Les mostró la imagen en su tableta y dijo que quería saber si estaba vivo o muerto.
“¿Es algo tuyo?” preguntó Marie.
“No, pero quiero saber si estaba en ese tren,” respondió Lidia con desesperación, sintiendo empatía por el caso del niño.
Brea ya sabía algo del caso porque había leído la mente de Lidia, así que permitió que continuara explicando su punto.
“Solo hay una manera de averiguarlo,” dijo Ezequiel con una sonrisa, uniéndose a la conversación.
De inmediato se quitó los lentes, como había hecho en el callejón, y reveló sus ojos rojos, comenzando a ver lo que había ocurrido en ese lugar.
María y Billy bajaron del auto, escuchando toda la conversación de los agentes.
Ezequiel comenzó a visualizar los eventos como si fueran una película.
Vio cómo el tren fue golpeado desde el suelo por ramas gigantes y conejos mutantes, aparentemente inofensivos pero letales.

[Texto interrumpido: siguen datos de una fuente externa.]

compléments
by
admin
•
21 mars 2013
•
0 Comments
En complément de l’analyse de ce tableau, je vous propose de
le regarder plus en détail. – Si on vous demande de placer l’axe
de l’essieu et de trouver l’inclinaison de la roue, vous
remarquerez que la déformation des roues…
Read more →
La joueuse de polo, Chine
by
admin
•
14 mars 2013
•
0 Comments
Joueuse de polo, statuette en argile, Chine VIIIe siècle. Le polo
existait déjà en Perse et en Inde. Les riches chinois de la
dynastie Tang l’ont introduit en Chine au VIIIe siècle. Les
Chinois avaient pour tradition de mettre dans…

Vio a un perro; pensó que era el mismo animal sucio del callejón, pero este lucía lleno de vitalidad y limpio.
Cerca de él, un niño.
Otra vez percibió un destello, similar al del callejón, que interrumpió la imagen.

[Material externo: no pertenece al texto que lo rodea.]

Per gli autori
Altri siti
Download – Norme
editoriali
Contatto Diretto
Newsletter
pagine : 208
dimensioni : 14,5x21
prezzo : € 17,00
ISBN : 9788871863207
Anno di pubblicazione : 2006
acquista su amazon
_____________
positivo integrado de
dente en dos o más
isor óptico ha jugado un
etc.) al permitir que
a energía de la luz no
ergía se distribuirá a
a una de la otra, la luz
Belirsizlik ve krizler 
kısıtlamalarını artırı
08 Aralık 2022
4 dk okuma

Su visión alcanzó a rastrear por dónde se habían ido ellos.
Ezequiel terminó de ver las imágenes con su habilidad, pero lo que más le intrigaba, más que los conejos mutantes, era saber qué eran esos rayos de luz que lo cegaban cada vez que el animal peleaba.
No le cabía duda de que era el mismo animal del callejón debido a esos mismos destellos.
Volteó hacia todos y le indicó a Lidia: “El muchacho sigue vivo y está acompañando al cachorro que buscamos.
Siguieron ese sendero; debemos ir por allá.”